DocketNumber: 2013-01427
Judges: Mastro, Rivera, Balkin, Miller
Filed Date: 8/20/2014
Status: Precedential
Modified Date: 11/1/2024
Repetti v City of New York Dept. of Envtl. Protection |
2014 NY Slip Op 05853 |
Decided on August 20, 2014 |
Appellate Division, Second Department |
Published by New York State Law Reporting Bureau pursuant to Judiciary Law § 431. |
This opinion is uncorrected and subject to revision before publication in the Official Reports. |
Robert P. Tusa (Sweetbaum & Sweetbaum, Lake Success, N.Y. [Marshall D. Sweetbaum], of counsel), for appellants.
Fortunato & Fortunato, Brooklyn, N.Y. (Louis Badolato of counsel), for plaintiffs-respondents.
Zachary W. Carter, Corporation Counsel, New York, N.Y. (Leonard Koerner and Ronald E. Sternberg of counsel), for defendants-respondents.
DECISION & ORDER
In an action to recover damages for personal injuries, etc., the defendants Public Administrator of the Estate of Charles Golden, deceased, and Catherine Golden appeal from an order of the Supreme Court, Kings County (Landicino, J.), dated December 5, 2012, which denied their motion for summary judgment dismissing the complaint insofar as asserted against them.

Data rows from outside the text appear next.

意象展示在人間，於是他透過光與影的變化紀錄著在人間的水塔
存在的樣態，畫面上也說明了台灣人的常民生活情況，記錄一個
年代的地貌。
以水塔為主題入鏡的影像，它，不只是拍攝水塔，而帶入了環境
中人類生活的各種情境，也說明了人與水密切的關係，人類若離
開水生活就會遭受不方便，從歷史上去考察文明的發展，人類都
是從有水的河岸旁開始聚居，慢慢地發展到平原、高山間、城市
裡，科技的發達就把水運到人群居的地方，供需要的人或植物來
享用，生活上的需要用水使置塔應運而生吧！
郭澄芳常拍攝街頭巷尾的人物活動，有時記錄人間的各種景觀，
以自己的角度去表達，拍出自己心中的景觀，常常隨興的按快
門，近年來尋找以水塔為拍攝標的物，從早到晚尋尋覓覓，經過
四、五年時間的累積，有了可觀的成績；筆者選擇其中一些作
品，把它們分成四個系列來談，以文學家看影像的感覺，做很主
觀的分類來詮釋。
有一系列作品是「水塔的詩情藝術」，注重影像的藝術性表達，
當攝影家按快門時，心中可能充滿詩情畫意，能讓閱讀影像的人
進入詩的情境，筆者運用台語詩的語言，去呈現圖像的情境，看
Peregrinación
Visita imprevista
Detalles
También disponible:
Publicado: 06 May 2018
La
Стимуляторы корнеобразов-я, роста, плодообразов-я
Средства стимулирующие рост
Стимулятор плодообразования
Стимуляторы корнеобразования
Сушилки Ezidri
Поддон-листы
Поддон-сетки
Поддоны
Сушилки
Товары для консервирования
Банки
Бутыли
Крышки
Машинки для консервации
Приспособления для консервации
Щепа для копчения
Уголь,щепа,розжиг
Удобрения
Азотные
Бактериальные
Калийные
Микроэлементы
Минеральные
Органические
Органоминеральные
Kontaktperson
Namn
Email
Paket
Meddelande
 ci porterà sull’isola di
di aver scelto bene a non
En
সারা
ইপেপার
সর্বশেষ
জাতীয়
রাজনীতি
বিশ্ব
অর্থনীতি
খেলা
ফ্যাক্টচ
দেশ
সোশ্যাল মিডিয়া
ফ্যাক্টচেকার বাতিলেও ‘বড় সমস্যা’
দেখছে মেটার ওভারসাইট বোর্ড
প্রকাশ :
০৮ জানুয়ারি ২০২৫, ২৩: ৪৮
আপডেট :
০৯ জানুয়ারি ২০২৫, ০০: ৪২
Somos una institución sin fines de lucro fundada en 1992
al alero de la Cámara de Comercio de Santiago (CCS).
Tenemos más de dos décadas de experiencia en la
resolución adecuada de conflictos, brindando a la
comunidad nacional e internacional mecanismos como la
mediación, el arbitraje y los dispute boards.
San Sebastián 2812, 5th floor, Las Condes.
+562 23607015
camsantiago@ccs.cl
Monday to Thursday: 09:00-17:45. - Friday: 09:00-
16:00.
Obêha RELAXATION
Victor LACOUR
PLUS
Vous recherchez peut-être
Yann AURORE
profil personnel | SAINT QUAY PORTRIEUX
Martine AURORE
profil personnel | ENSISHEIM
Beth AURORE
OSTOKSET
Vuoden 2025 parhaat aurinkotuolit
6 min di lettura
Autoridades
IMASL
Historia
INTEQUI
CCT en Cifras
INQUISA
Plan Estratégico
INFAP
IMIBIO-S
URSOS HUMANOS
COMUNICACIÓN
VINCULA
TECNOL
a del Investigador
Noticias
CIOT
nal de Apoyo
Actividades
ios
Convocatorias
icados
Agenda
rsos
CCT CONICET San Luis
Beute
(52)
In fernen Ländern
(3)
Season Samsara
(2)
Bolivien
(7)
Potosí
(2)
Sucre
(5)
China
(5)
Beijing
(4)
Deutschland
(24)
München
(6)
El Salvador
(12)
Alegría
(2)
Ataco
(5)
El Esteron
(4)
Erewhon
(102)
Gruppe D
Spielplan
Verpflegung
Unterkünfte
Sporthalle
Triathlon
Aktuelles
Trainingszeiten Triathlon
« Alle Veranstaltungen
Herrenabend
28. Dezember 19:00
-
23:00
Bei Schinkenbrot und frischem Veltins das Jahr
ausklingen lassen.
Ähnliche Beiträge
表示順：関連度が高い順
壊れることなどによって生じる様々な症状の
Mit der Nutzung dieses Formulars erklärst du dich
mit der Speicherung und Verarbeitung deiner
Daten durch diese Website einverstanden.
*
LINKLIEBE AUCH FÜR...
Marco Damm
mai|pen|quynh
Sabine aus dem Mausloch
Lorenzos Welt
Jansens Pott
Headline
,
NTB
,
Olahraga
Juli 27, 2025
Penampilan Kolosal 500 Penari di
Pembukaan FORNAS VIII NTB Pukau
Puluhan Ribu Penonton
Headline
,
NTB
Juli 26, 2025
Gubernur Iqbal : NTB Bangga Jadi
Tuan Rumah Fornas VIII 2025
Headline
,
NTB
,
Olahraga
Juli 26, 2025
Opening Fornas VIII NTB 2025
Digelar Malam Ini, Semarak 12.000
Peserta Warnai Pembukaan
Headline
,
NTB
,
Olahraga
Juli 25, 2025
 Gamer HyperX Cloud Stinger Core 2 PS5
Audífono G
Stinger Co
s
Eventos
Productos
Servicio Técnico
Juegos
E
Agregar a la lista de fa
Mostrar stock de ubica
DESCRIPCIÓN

ORDERED that the order is reversed, on the law, with one bill of costs payable by the respondents appearing separately and filing separate briefs, and the motion of the defendants Public Administrator of the Estate of Charles Golden, deceased, and Catherine Golden for summary judgment dismissing the complaint insofar as asserted against them is granted.
The plaintiff Joseph T. Repetti tripped and fell on a sidewalk abutting property owned by the defendant Catherine Golden and her now deceased husband, Charles Golden, who is represented by the defendant Public Administrator of the Estate of Charles Golden (hereinafter together the appellants). An abutting landowner will be liable to a pedestrian injured by a defect in a sidewalk where the landowner created the defect, caused the defect to occur by some special use of the sidewalk, or breached a specific ordinance or statute which obligates the owner to maintain the sidewalk (see Crawford v City of New York, 98 AD3d 935, 936; Long v Town of Southold, 96 AD3d 808; Romano v Leger, 72 AD3d 1059; Smirnova v City of New York, 64 AD3d 641).
Here, the appellants made a prima facie showing of their entitlement to judgment as a matter of law by demonstrating that they did not create the alleged defective condition, cause the condition through the special use of the sidewalk as a driveway, or breach a specific ordinance or [*2]statute obligating them to maintain the sidewalk (see Rodriguez v City of Yonkers, 106 AD3d 802; Romero v City of New York, 5 AD3d 657; Jeanty v Benin, 1 AD3d 566; Levy v City of New York, 1 AD3d 409). In opposition, the plaintiffs and the remaining defendants failed to raise a triable issue of fact. Accordingly, the Supreme Court should have granted the appellants' motion for summary judgment dismissing the complaint insofar as asserted against them.
MASTRO, J.P., RIVERA, BALKIN and MILLER, JJ., concur.